John, thank you for all the wonderful meals and for making us feel like family every time we walked through your doors. You and your team will be truly missed.
It is extremely sad to see this establishment close. We have been associated with Dashi for over 20 years. Three generations have enjoyed and shared with the owners and other customers.
It’s very unfortunate that Meta has decided to cancel the plans and expansions that they sold to the community. What comes next, we do not know. What we know is that we are heartbroken.
John and Sunny, thank you for everything you have done and shared with us. I hope and believe better things will come for you and our community.
We’ve been loyal patrons of Dashi since 2006. My son, who was born in 2004, grew up eating there, and it has always been his favorite Japanese restaurant because it was just a few blocks from our home. Over the last 20 years, we’ve celebrated birthdays, family dinners, and countless ordinary nights there. John has always made everyone feel welcome, and that’s something you can’t replace.
We’ve watched the neighborhood change from the pre-Meta days through all the development. Unfortunately, the promises of revitalization never seemed to benefit the longtime local businesses or many of the residents. Traffic became unbearable, and the character of the neighborhood gradually disappeared. We eventually sold our home in 2024 after living just six blocks away, in large part because the congestion had become so overwhelming.

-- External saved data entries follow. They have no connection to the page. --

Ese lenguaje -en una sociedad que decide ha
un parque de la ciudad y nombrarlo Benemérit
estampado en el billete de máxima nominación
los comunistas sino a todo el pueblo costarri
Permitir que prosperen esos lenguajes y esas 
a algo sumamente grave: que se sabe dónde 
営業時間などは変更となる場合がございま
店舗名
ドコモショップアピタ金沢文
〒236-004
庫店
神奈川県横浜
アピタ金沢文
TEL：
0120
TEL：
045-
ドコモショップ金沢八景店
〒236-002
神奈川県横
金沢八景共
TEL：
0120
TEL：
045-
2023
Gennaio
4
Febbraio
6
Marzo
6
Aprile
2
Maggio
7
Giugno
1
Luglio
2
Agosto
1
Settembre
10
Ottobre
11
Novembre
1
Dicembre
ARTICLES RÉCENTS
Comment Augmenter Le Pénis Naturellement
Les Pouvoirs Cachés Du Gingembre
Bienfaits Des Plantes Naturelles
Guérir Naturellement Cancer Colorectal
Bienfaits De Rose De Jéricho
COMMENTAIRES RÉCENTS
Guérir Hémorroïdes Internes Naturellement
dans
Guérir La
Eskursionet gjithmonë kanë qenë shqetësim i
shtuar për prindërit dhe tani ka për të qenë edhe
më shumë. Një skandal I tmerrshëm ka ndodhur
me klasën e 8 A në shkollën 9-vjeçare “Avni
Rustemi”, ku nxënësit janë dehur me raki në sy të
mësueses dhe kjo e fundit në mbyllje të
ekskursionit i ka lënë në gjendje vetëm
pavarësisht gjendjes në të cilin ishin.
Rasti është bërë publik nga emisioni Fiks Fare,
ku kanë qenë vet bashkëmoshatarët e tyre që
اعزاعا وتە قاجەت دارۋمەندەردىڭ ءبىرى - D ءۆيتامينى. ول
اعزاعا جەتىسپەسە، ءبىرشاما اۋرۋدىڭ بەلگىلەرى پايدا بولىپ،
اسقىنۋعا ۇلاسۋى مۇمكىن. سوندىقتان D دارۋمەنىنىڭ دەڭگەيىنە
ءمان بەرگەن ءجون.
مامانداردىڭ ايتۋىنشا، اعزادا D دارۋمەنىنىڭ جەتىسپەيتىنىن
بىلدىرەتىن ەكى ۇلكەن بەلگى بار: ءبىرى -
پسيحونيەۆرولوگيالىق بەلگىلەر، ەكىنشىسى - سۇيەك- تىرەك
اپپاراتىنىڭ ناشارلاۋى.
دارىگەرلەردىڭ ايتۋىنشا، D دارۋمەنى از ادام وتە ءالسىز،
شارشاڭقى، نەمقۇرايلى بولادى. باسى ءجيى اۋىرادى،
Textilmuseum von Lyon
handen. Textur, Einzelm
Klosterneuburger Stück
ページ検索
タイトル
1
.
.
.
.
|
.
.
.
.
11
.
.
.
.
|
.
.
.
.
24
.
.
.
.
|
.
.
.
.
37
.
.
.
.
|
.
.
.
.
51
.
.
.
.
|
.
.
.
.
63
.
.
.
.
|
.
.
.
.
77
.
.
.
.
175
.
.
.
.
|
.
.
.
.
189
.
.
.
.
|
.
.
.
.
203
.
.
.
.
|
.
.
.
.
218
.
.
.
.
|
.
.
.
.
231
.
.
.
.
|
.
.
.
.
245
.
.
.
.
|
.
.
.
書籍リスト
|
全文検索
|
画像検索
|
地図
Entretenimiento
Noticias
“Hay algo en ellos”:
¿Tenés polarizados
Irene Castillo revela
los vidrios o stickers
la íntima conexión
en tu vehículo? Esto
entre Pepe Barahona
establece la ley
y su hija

It’s heartbreaking to see another longtime neighborhood business disappear. Whether or not there were financial challenges on either side, Dashi represented the kind of local, family-owned business that gave Menlo Park its identity. I hope this serves as a reminder that thriving communities need more than large corporate campuses—they also need the small businesses that make people want to call a neighborhood home.
I’ve always been a supporter of Facebook and Meta, but this is an area where they need to do better.

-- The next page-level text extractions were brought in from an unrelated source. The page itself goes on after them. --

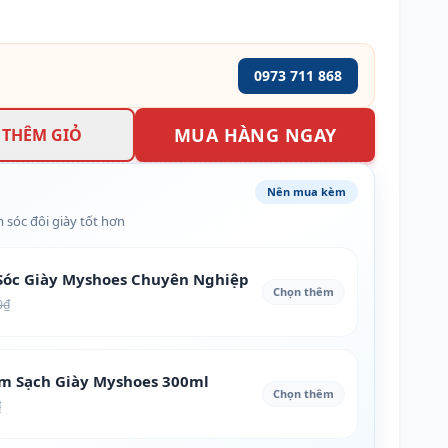
0973 711 868
MUA HÀNG NGAY
THÊM GIỎ
Nên mua kèm
 sóc đôi giày tốt hơn
óc Giày Myshoes Chuyên Nghiệp
Chọn thêm
0₫
àm Sạch Giày Myshoes 300ml
Chọn thêm
₫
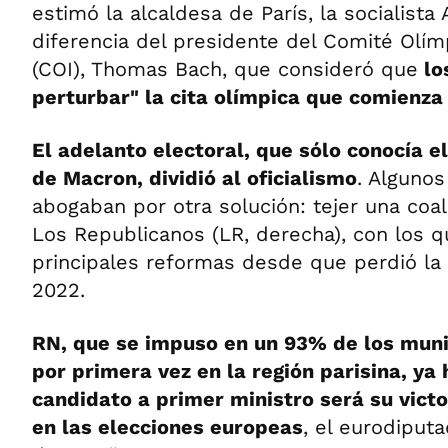
estimó la alcaldesa de París, la socialista
diferencia del presidente del Comité Olím
(COI), Thomas Bach, que consideró que
lo
perturbar" la cita olímpica que comienza e
El adelanto electoral, que sólo conocía e
de Macron, dividió al oficialismo
. Alguno
abogaban por otra solución: tejer una coal
Los Republicanos (LR, derecha), con los 
principales reformas desde que perdió la
2022.
RN, que se impuso en un 93% de los muni
por primera vez en la región parisina, ya
candidato a primer ministro será su victo
en las elecciones europeas
, el eurodiput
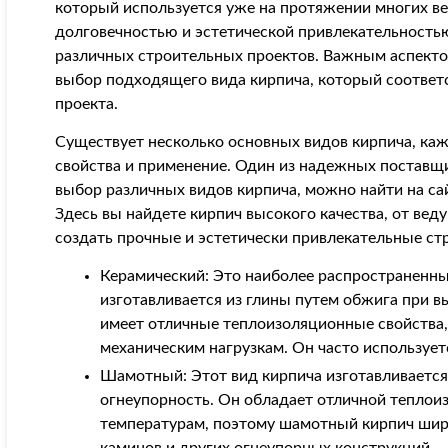
который используется уже на протяжении многих ве
долговечностью и эстетической привлекательность
различных строительных проектов. Важным аспекто
выбор подходящего вида кирпича, который соответс
проекта.
Существует несколько основных видов кирпича, ка
свойства и применение. Один из надежных постав
выбор различных видов кирпича, можно найти на с
Здесь вы найдете кирпич высокого качества, от ве
создать прочные и эстетически привлекательные ст
Керамический: Это наиболее распространенны
изготавливается из глины путем обжига при в
имеет отличные теплоизоляционные свойства,
механическим нагрузкам. Он часто использует
Шамотный: Этот вид кирпича изготавливается
огнеупорность. Он обладает отличной теплои
температурам, поэтому шамотный кирпич широ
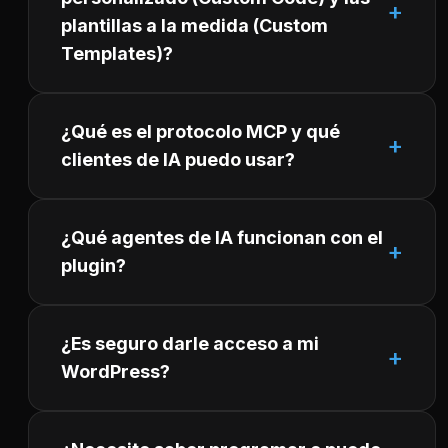
plantillas a la medida (Custom
Templates)?
¿Qué es el protocolo MCP y qué
clientes de IA puedo usar?
¿Qué agentes de IA funcionan con el
plugin?
¿Es seguro darle acceso a mi
WordPress?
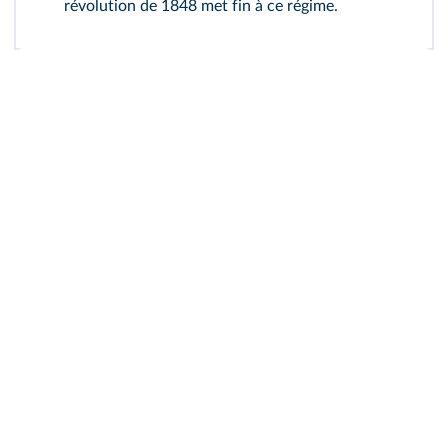
révolution de 1848 met fin à ce régime.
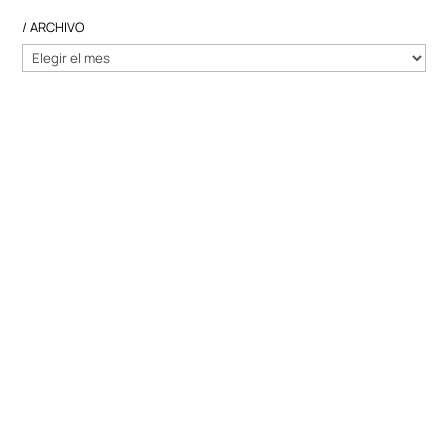
/ ARCHIVO
/
ARCHIVO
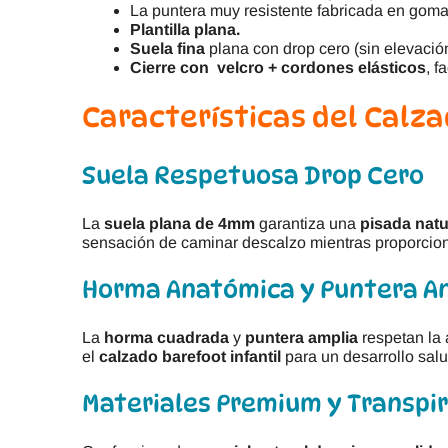
La puntera muy resistente fabricada en goma 
Plantilla plana.
Suela fina
plana con drop cero (sin elevación
Cierre con velcro + cordones elásticos
, f
Características del Calz
Suela Respetuosa Drop Cero
La
suela plana de 4mm
garantiza una
pisada natu
sensación de caminar descalzo mientras proporcion
Horma Anatómica y Puntera A
La
horma cuadrada
y
puntera amplia
respetan la 
el
calzado barefoot infantil
para un desarrollo salu
Materiales Premium y Transpi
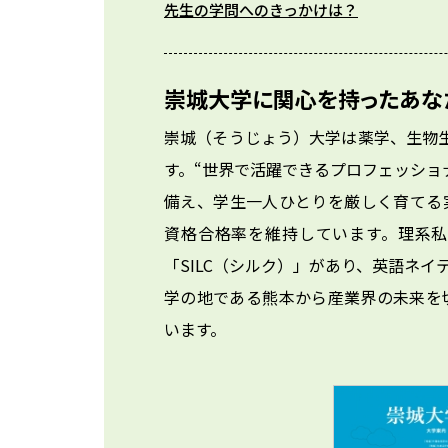
先生の学問へのきっかけは？
崇城大学に関心を持ったあな
崇城（そうじょう）大学は薬学、生物
す。“世界で活躍できるプロフェッショ
備え、学生一人ひとりを厳しく育てる
資格合格率を維持しています。理系
「SILC（シルク）」があり、英語ネ
学の地である熊本から産業界の未来を
います。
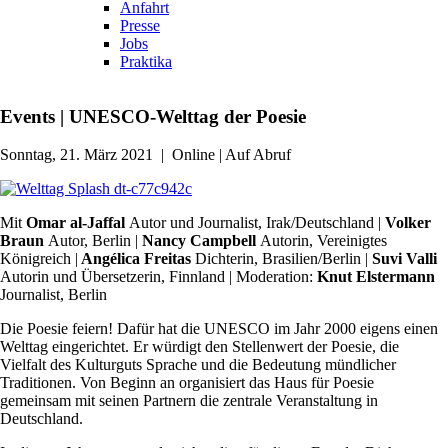
Anfahrt
Presse
Jobs
Praktika
Events
|
UNESCO-Welttag der Poesie
Sonntag, 21. März 2021
|
Online | Auf Abruf
Mit
Omar al-Jaffal
Autor und Journalist, Irak/Deutschland |
Volker
Braun
Autor, Berlin |
Nancy Campbell
Autorin, Vereinigtes
Königreich |
Angélica Freitas
Dichterin, Brasilien/Berlin |
Suvi Valli
Autorin und Übersetzerin, Finnland | Moderation:
Knut Elstermann
Journalist, Berlin
Die Poesie feiern! Dafür hat die UNESCO im Jahr 2000 eigens einen
Welttag eingerichtet. Er würdigt den Stellenwert der Poesie, die
Vielfalt des Kulturguts Sprache und die Bedeutung mündlicher
Traditionen. Von Beginn an organisiert das Haus für Poesie
gemeinsam mit seinen Partnern die zentrale Veranstaltung in
Deutschland.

Being a good corporate neighbor means supporting the community that has supported your growth—not unintentionally pushing out the local businesses that give Menlo Park its character. Communities shouldn’t exist to serve Meta. Meta should also be serving the community it calls home.
From the outside, it feels like Meta’s real estate strategy has missed the mark. The integration between the company and the surrounding neighborhood has not produced the vibrant, mutually beneficial community that many hoped for. Perhaps the challenges are greater because the Belle Haven area had long been underserved, even before the days of Sun Microsystems. But that only makes community investment more important, not less.

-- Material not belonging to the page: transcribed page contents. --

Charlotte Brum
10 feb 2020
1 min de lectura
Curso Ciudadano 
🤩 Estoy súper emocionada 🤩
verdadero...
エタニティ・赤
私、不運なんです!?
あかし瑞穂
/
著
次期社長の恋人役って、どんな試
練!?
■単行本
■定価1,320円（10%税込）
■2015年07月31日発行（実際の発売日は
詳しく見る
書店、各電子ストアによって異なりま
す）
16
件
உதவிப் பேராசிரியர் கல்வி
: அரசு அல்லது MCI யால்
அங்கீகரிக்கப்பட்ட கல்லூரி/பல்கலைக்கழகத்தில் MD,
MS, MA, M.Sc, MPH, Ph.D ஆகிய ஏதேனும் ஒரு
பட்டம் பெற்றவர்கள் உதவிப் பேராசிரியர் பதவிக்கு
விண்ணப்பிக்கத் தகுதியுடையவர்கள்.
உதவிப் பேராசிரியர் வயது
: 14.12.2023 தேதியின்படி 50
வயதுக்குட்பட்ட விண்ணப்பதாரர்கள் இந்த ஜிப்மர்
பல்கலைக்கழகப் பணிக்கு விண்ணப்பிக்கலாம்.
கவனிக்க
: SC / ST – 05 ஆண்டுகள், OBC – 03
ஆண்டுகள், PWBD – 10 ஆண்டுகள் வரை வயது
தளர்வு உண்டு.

Meta’s real estate management shouldn’t have complete control without stronger accountability to the surrounding community. There is a difference between acquiring property and building a neighborhood. Companies like Apple in Cupertino and Google in Mountain View have also faced criticism, but there are lessons to be learned from how they have integrated with their local communities while supporting nearby businesses and public spaces.
The closure of Dashi feels like a symptom of a broader problem. A 26-year local institution shouldn’t simply become another casualty of shifting corporate priorities.
Meta has the resources to be a model corporate neighbor. I hope its leadership takes notice, rethinks its approach, and works with—not around—the community. Do better, Meta!